:: TEXTO ::

Estes “atos de jornalismo” podem ser preciosos e merecer plenamente, como neste caso, um prémio especial sob a égide de Joseph Pulitzer. É bom que, hoje em dia, com as ferramentas disponíveis ao nosso alcance, qualquer um(a) de nós possa cada vez mais praticar tais atos e participar ativamente no esforço comum de difusão de mais e melhor informação no espaço público. Não faltam por aí bons exemplos, em “sites” pessoais, em blogues, em páginas de Facebook, Instagram ou Twitter, em interações com os média institucionais. No entanto, também convém reafirmar que o jornalismo é mais, muito mais, do que “atos de jornalismo” esparsos, contingentes, praticados por cidadãos se e quando as circunstâncias lhes surgem à frente. Há muita coisa que acontece escondida. Há muita coisa que nem sequer “acontece”, mas que se vai desenvolvendo pela calada. Há muito evento que não se consegue fotografar ou filmar ou gravar. Há muito processo que corre por debaixo da espuma dos dias e que precisa de ser investigado. Há muita gente que vive longe, isolada, esquecida, e que também merece ser dada a conhecer ou ter alguma voz nos média, sejam eles ‘tradicionais’ ou ‘sociais’.

:::

Transcreve na íntegra o texto sobre os atos de jornalismo, sem alterar nada. Os registos não são necessários.

:: DADOS ::

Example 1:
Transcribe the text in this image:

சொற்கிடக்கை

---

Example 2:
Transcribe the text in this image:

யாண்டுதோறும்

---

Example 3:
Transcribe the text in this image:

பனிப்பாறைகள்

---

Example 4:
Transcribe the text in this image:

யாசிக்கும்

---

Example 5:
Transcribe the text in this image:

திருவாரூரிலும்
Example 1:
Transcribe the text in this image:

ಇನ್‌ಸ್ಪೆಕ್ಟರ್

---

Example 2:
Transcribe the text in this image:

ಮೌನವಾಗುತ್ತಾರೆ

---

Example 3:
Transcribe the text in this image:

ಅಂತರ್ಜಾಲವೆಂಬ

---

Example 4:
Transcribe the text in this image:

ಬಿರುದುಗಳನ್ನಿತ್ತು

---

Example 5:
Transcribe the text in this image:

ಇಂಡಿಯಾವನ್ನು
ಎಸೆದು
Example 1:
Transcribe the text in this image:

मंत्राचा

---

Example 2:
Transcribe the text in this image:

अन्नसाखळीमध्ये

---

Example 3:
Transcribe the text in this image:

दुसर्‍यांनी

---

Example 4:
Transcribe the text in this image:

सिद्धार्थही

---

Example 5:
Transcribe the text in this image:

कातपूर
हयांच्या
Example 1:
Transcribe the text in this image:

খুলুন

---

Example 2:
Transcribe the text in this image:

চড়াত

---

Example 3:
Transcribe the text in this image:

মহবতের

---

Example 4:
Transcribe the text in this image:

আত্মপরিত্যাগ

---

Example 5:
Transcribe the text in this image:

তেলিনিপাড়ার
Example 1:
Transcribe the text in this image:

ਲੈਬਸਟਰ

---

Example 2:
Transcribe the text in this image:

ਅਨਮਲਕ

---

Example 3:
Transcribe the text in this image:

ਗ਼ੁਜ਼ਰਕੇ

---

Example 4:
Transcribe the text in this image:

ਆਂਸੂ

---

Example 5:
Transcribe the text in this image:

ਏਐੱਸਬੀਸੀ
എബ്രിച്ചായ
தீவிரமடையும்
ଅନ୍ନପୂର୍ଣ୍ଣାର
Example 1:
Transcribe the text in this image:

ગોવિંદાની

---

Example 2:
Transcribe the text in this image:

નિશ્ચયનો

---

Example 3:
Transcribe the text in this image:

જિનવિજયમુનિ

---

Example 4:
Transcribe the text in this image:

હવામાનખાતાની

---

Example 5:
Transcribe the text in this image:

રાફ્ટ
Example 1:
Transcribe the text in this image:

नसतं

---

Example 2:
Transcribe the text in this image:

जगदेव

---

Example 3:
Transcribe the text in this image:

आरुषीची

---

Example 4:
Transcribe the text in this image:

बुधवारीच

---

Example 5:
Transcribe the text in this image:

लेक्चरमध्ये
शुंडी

:::

#### RESPOSTA:
Estes “atos de jornalismo” podem ser preciosos e merecer plenamente, como neste caso, um prémio especial sob a égide de Joseph Pulitzer. É bom que, hoje em dia, com as ferramentas disponíveis ao nosso alcance, qualquer um(a) de nós possa cada vez mais praticar tais atos e participar ativamente no esforço comum de difusão de mais e melhor informação no espaço público. Não faltam por aí bons exemplos, em “sites” pessoais, em blogues, em páginas de Facebook, Instagram ou Twitter, em interações com os média institucionais. No entanto, também convém reafirmar que o jornalismo é mais, muito mais, do que “atos de jornalismo” esparsos, contingentes, praticados por cidadãos se e quando as circunstâncias lhes surgem à frente. Há muita coisa que acontece escondida. Há muita coisa que nem sequer “acontece”, mas que se vai desenvolvendo pela calada. Há muito evento que não se consegue fotografar ou filmar ou gravar. Há muito processo que corre por debaixo da espuma dos dias e que precisa de ser investigado. Há muita gente que vive longe, isolada, esquecida, e que também merece ser dada a conhecer ou ter alguma voz nos média, sejam eles ‘tradicionais’ ou ‘sociais’.